"Pérolas da caserna: escalado para o futebol"

Toda profissão possui as suas pérolas, a vida na caserna (quartel) também possui as suas.

Entretanto, antes de iniciar o causo, há de se "traduzir" alguns termos peculiares:

- antigo: policial mais experiente, com anos de farda;
- moderno: policial recém-formado;
- sargenteante: faz as escalas de serviço;
- bisonho: a melhor tradução de bisonho é bisonho, mas também pode ser inexperiente, novato, lerdo, sem noção, ignorante, etc, etc, etc;
- peixe: quem recebe algum benefício por parte de algum superior hierárquico.

Há algumas variações, como toda história movida pela oralidade, mas a versão que conto é esta, que ocorreu em Jaraguá do Sul, mas cujo nome verdadeiro do santo, oculto para preservar a imagem (rsrs):

Um soldado moderno, moderno mesmo, formado faziam bem uns quinze dias, ao sair do serviço de policiamento ostensivo a pé, próximo das 19h, passa defronte a sala do sargenteante,  vê o sargento e presta continência, e ouve com satisfação a determinação que se seguiu:

"Zé, venha aqui."

"Boa-noite sargento, pois não!?"

"Amanhã, às 18h, haverá futebol no ginásio, e você está escalado! Entendeu?", falou o sargento.


"Sim senhor!", falou o moderno, extremamente feliz, pois pela primeira vez na vida havia sido escalado para uma partida de futebol com tanta ênfase, ainda mais por um chefe, agora chamado de superior hierárquico. Foi para casa rindo, e quando chegou fez questão de contar isso para a mãe, para o pai, para a namorada e até para o papagaio.

Noutro dia, que era a sua folga, ficou feliz o dia inteiro. Próximo das 16h, já estava vestindo o calção e o meião de futebol, dizendo que tinha que fazer bonito na partida.

Chegou ao quartel às 17h30min, vestia calção preto, camiseta do "coríntias", meião nos pés, chinelo de dedo, tênis de futsal nas mãos e peito estufado.

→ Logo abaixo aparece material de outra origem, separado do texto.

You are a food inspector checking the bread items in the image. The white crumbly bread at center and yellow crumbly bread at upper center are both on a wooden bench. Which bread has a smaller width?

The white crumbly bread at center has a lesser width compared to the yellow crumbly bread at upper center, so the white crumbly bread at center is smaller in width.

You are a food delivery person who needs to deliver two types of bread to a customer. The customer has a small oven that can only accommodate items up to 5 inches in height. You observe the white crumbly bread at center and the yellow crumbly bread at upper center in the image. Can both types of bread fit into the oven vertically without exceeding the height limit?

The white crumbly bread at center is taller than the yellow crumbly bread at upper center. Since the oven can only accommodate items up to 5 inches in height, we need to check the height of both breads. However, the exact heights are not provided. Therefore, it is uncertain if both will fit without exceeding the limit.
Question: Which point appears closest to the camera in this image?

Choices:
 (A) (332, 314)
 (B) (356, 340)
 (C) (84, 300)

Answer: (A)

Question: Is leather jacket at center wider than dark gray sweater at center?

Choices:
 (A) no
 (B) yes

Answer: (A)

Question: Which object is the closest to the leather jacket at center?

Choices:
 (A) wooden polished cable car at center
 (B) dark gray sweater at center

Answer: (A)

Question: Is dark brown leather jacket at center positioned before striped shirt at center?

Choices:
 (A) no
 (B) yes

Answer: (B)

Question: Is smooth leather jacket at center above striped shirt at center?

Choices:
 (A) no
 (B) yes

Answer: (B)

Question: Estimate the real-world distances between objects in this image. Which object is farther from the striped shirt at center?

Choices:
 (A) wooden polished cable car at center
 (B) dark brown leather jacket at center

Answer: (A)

Adentrou no pátio do quartel e viu vários colegas agitados. Uns colocando capacete, outros segurando o cassetete. Foi quando observou uns três num canto, aproximou-se deles e perguntou, com ar um tanto arrogante:

"Ué, vocês não foram convidados pelo sargento pra jogar futebol no ginásio?"

Os três se olharam, segurando o riso. Um cabo antigão perguntou:

"Não. Mas você é moderno e já foi escalado!?", falou admirado e continuou, "Puxa, você é peixe mesmo, hein Zé!!"; e os três "se mataram" de tanto rir.

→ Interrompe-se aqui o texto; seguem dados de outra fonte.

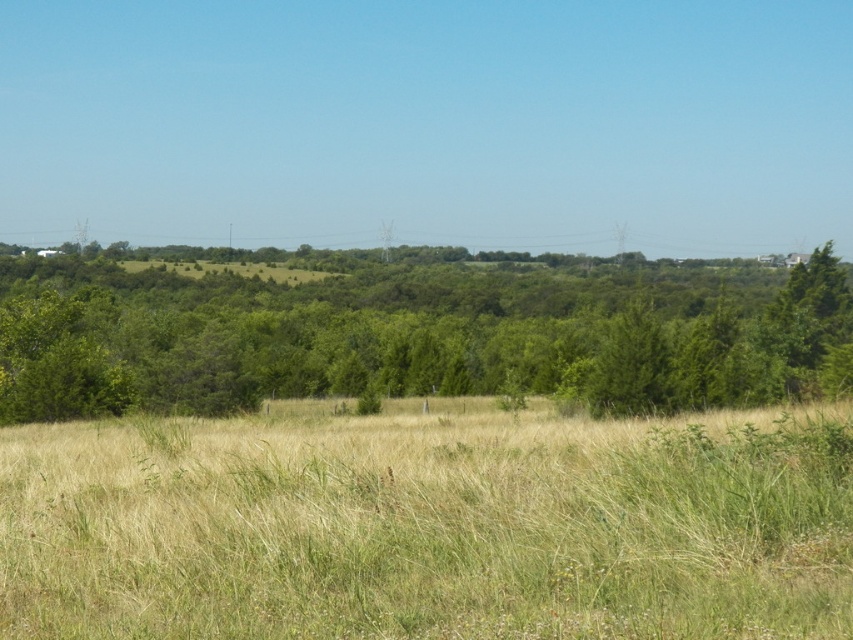
Question: Does dry grass at center appear over green leafy tree at center?

Choices:
 (A) yes
 (B) no

Answer: (B)

Question: Which object appears farthest from the camera in this image?

Choices:
 (A) green leafy tree at center
 (B) dry grass at center

Answer: (A)

Question: Is dry grass at center to the left of green leafy tree at center from the viewer's perspective?

Choices:
 (A) yes
 (B) no

Answer: (B)

Question: Which point is closer to the camera?

Choices:
 (A) (410, 358)
 (B) (132, 541)

Answer: (B)

Question: Which object appears closest to the camera in this image?

Choices:
 (A) green leafy tree at center
 (B) dry grass at center

Answer: (B)

Question: Can you confirm if dry grass at center is wider than green leafy tree at center?

Choices:
 (A) no
 (B) yes

Answer: (A)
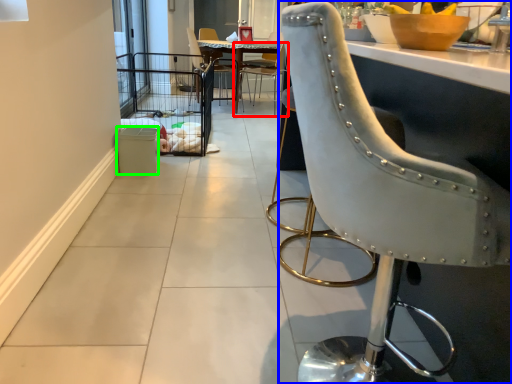
Question: Which object is positioned closest to chair (highlighted by a red box)? Select from chair (highlighted by a blue box) and trash bin/can (highlighted by a green box).

Choices:
 (A) chair
 (B) trash bin/can

Answer: (B)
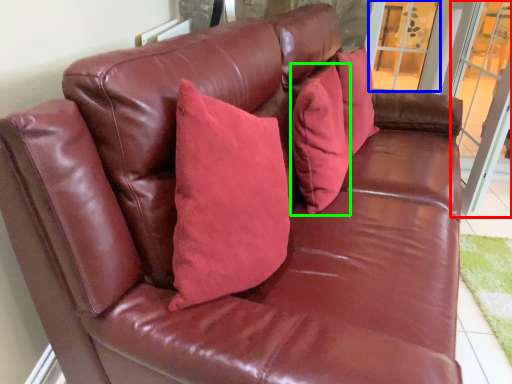
Question: Estimate the real-world distances between objects in this image. Which object is farther from screen door (highlighted by a red box), window (highlighted by a blue box) or pillow (highlighted by a green box)?

Choices:
 (A) window
 (B) pillow

Answer: (B)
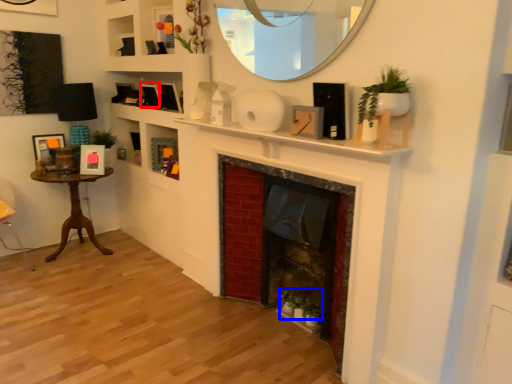
Question: Which of the following is the closest to the observer, picture frame (highlighted by a red box) or plant (highlighted by a blue box)?

Choices:
 (A) picture frame
 (B) plant

Answer: (B)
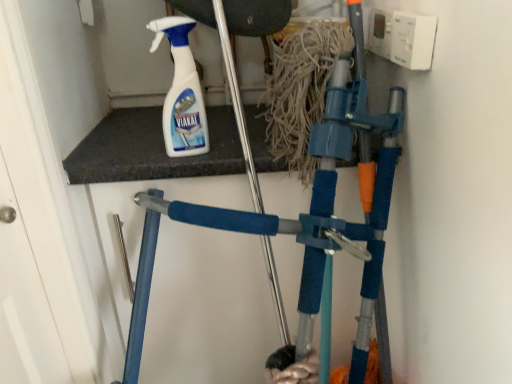
Question: From the image's perspective, is blue foam crutch at center located above or below white plastic spray bottle at upper center?

Choices:
 (A) below
 (B) above

Answer: (A)

Question: Is blue foam crutch at center taller or shorter than white plastic spray bottle at upper center?

Choices:
 (A) short
 (B) tall

Answer: (B)

Question: Looking at the image, does blue foam crutch at center seem bigger or smaller compared to white plastic spray bottle at upper center?

Choices:
 (A) big
 (B) small

Answer: (A)

Question: Would you say white plastic spray bottle at upper center is to the left or to the right of blue foam crutch at center in the picture?

Choices:
 (A) left
 (B) right

Answer: (A)

Question: From their relative heights in the image, would you say white plastic spray bottle at upper center is taller or shorter than blue foam crutch at center?

Choices:
 (A) tall
 (B) short

Answer: (B)

Question: From the image's perspective, is white plastic spray bottle at upper center positioned above or below blue foam crutch at center?

Choices:
 (A) above
 (B) below

Answer: (A)

Question: Does point (199, 140) appear closer or farther from the camera than point (348, 236)?

Choices:
 (A) farther
 (B) closer

Answer: (B)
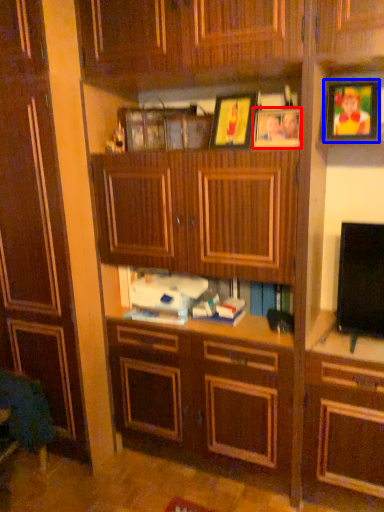
Question: Among these objects, which one is farthest to the camera, picture frame (highlighted by a red box) or picture frame (highlighted by a blue box)?

Choices:
 (A) picture frame
 (B) picture frame

Answer: (A)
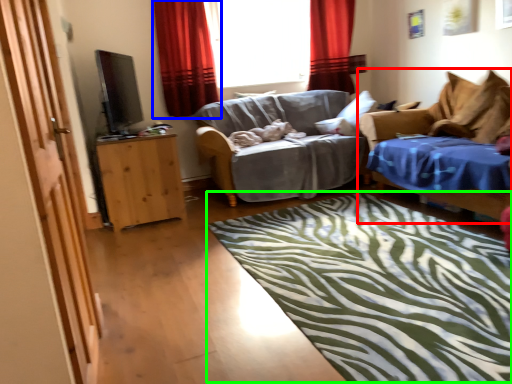
Question: Which is nearer to the studio couch (highlighted by a red box)? curtain (highlighted by a blue box) or mat (highlighted by a green box).

Choices:
 (A) curtain
 (B) mat

Answer: (B)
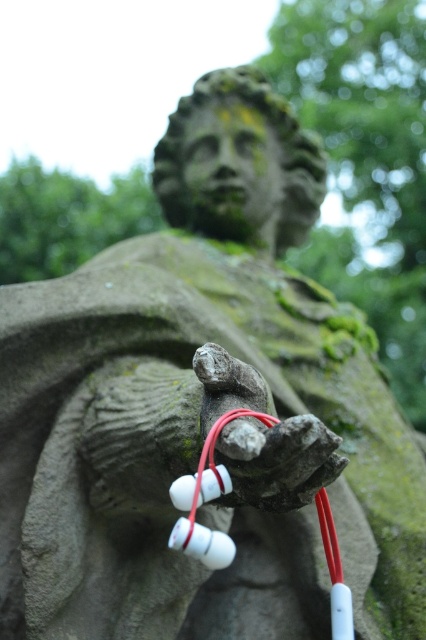
You are an artist trying to sketch the statue. To ensure accuracy, you need to know the position of the smooth stone hand at center relative to the statue. Based on the coordinates provided, is the hand closer to the top or the bottom of the statue?

The smooth stone hand at center is located at coordinates point [281,464]. Since the y coordinate is 0.660, which is closer to 1.0 than 0.0, the hand is closer to the bottom of the statue.

You are a photographer trying to capture the contrast between the ancient statue and modern items in the scene. You notice the smooth stone hand at center and the white plastic earphones at center. Which object is positioned higher up in the image?

The smooth stone hand at center is located above the white plastic earphones at center, so it is positioned higher up in the image.

You are a photographer trying to capture the statue and the earphones in focus. You notice two points of interest marked as point (316, 451) and point (175, 497). Which point should you focus on to ensure both the statue and the earphones are sharp?

You should focus on point (316, 451) because it is closer to the viewer than point (175, 497), ensuring that both the statue and the earphones remain in focus.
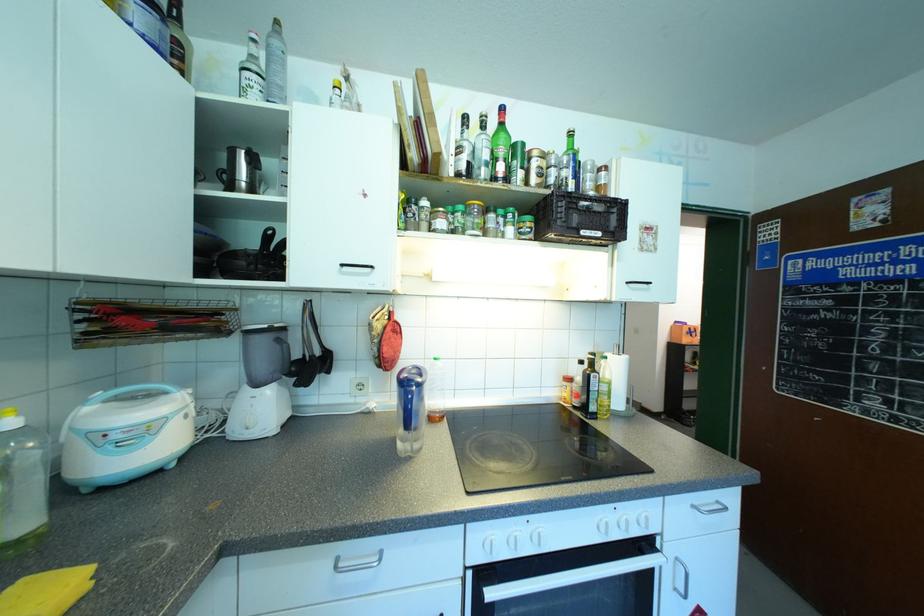
This screenshot has height=616, width=924. Identify the location of metal kettle. (126, 435).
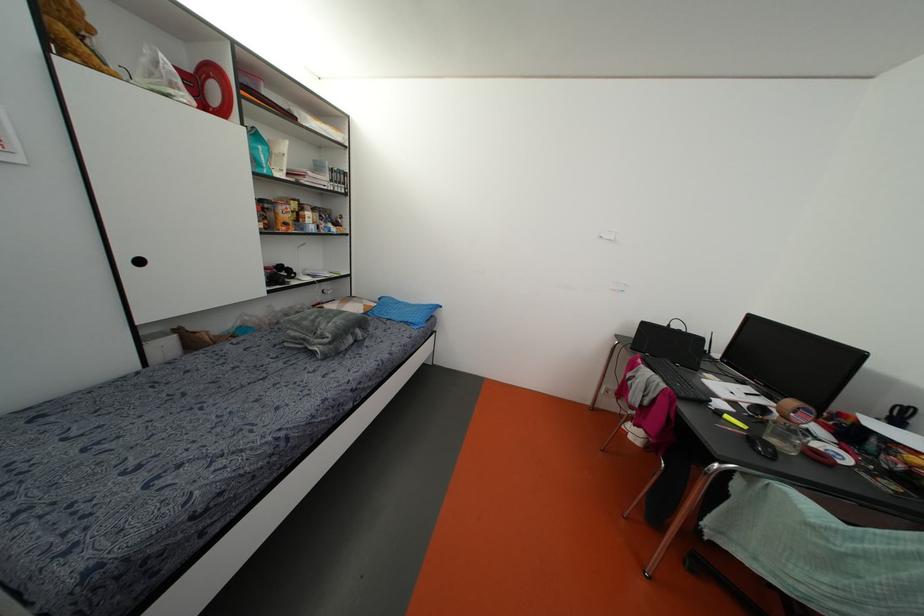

Nisso se aproxima o sargenteante:

"Tá Zé, o que é que você está fazendo com esse uniforme de futebol?", perguntou alto e sério.

"O senhor não me falou ontem que eu estava escalado para o futebol?", falou o já não tão seguro moderno.

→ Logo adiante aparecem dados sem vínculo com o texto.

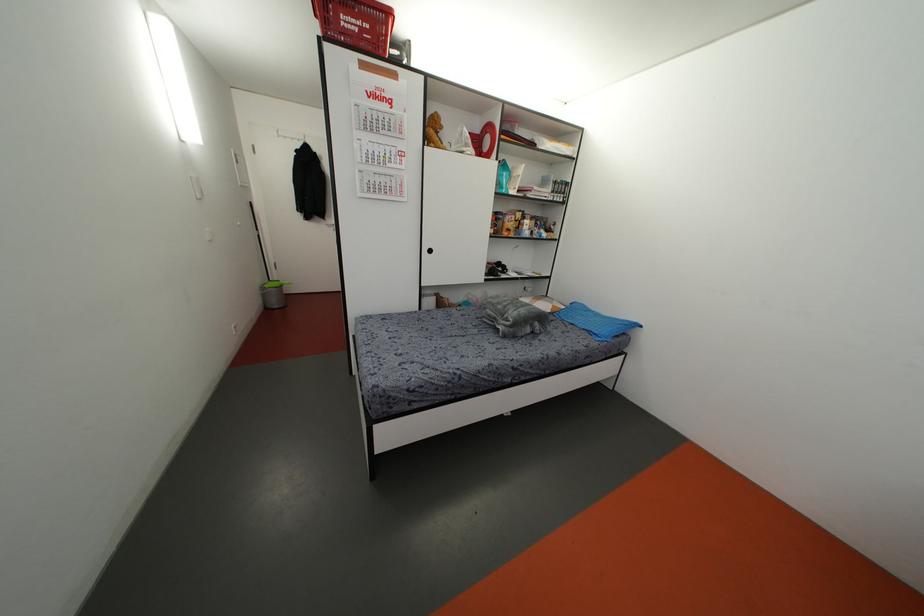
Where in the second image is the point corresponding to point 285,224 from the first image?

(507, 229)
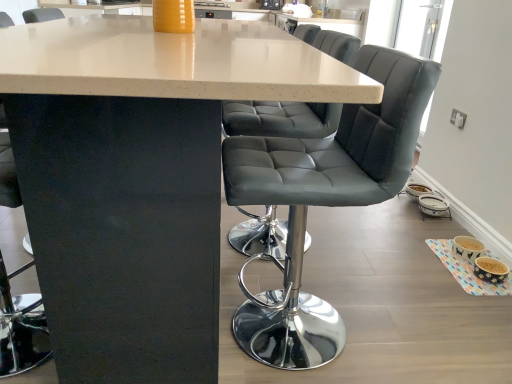
Question: Considering their positions, is matte white table at center located in front of or behind matte gray leather chair at center?

Choices:
 (A) front
 (B) behind

Answer: (A)

Question: From the image's perspective, is matte white table at center above or below matte gray leather chair at center?

Choices:
 (A) above
 (B) below

Answer: (A)

Question: Visually, is matte white table at center positioned to the left or to the right of matte gray leather chair at center?

Choices:
 (A) right
 (B) left

Answer: (B)

Question: From the image's perspective, is matte gray leather chair at center above or below matte white table at center?

Choices:
 (A) above
 (B) below

Answer: (B)

Question: Is matte gray leather chair at center bigger or smaller than matte white table at center?

Choices:
 (A) small
 (B) big

Answer: (A)

Question: In terms of height, does matte gray leather chair at center look taller or shorter compared to matte white table at center?

Choices:
 (A) short
 (B) tall

Answer: (A)

Question: Considering their positions, is matte gray leather chair at center located in front of or behind matte white table at center?

Choices:
 (A) front
 (B) behind

Answer: (B)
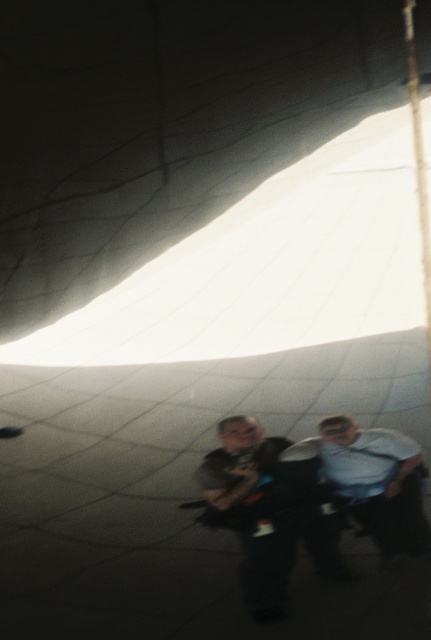
You are a photographer trying to capture the exact location of the matte black backpack at center in the image. What coordinates should you note down for future reference?

The coordinates for the matte black backpack at center are point (265, 515).

You are a photographer trying to capture a clear image of the light blue shirt at center while inside the moving structure. Since the matte black backpack at center is blocking your view, can you move around it to get an unobstructed shot?

The matte black backpack at center is in front of light blue shirt at center, so moving around it might allow you to get an unobstructed view of the light blue shirt at center.

You are planning to place a new item in the center of the inflated structure. Considering the existing items, which one has a greater width between the matte black backpack at center and the light blue shirt at center?

The matte black backpack at center has a greater width than the light blue shirt at center.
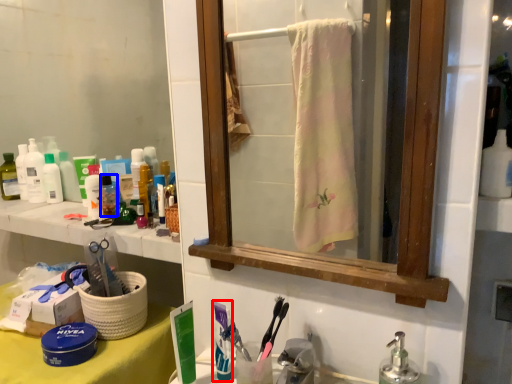
Question: Which object appears closest to the camera in this image, toothpaste (highlighted by a red box) or mouthwash (highlighted by a blue box)?

Choices:
 (A) toothpaste
 (B) mouthwash

Answer: (A)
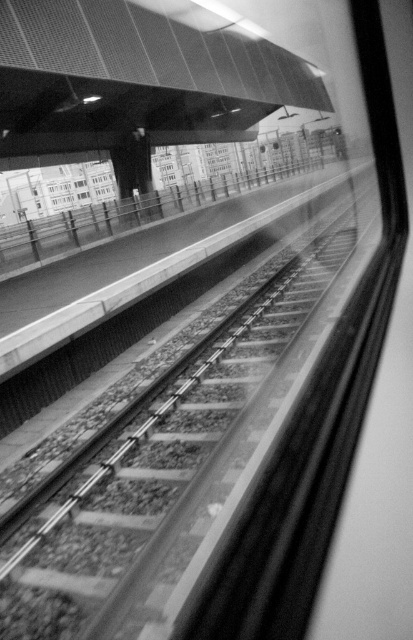
You are a passenger on the train and want to look out through the transparent glass window at center and the transparent glass window at upper center. Which window would allow you to see the platform railing more clearly?

The transparent glass window at center is further to the viewer than the transparent glass window at upper center, so the transparent glass window at center would allow you to see the platform railing more clearly because it is closer to you.

You are inside a moving train and want to look outside through the transparent glass windows. Which window, the transparent glass window at center or the transparent glass window at upper center, allows you to see a wider view of the platform?

The transparent glass window at center allows a wider view of the platform since its width surpasses that of the transparent glass window at upper center.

"Seu BI-SO-NHO!", vociferou o irritado sargenteante, "você tem dez minutos para estar fardado e em forma para a conferência da escala do PO-LI-CI-A-MEN-TO de futebol! Dê um jeito, se vire, bisonho!!!"

http://tiagomartinsonline.blogspot.com.br/2011/03/policia-barra-ate-guarda-chuva-sem.html#!/2011/03/policia-barra-ate-guarda-chuva-sem.html
E enquanto o moderno Zé corria para tentar emprestar a farda de alguém, os quatro agora riam, não acreditando no que estavam vendo.

Às 18h, em ponto, o sargento fazia a conferência do efetivo que trabalharia no futebol. Dentre os escalados, o bisonho do Zé, que, dizem, ter emprestado a farda de alguém menor do que ele. Ou seja, tanto a calça quanto a camisa ficaram extremamente coladas ao corpo. Dizem, inclusive, que mancou o policiamento inteiro, pois o coturno era dois números menor  e, portanto, os dedos ficaram encolhidos.

Dizem, também, que quando o Zé retornou para casa, os pais perguntaram como foi no futebol, e ele mancando devido aos calos, respondeu:

"Depois de'u fazer dois gols o pessoal começou a me caçar, quase quebraram a minha perna! Nunca mais vou jogar lá, mas nunca mais mesmo!"

Depois daquela data, toda vez que o Zé passa pelo pátio do quartel alguém sempre grita:

"O Zé, vamo jogá uma bolinha?"

Então o Zé fica vermelho, faz cara de mau, mas sempre acaba rindo da sua própria desgraça, pois sabe que quando alguém, na caserna, "pisa na bola", é lembrado pela eternidade.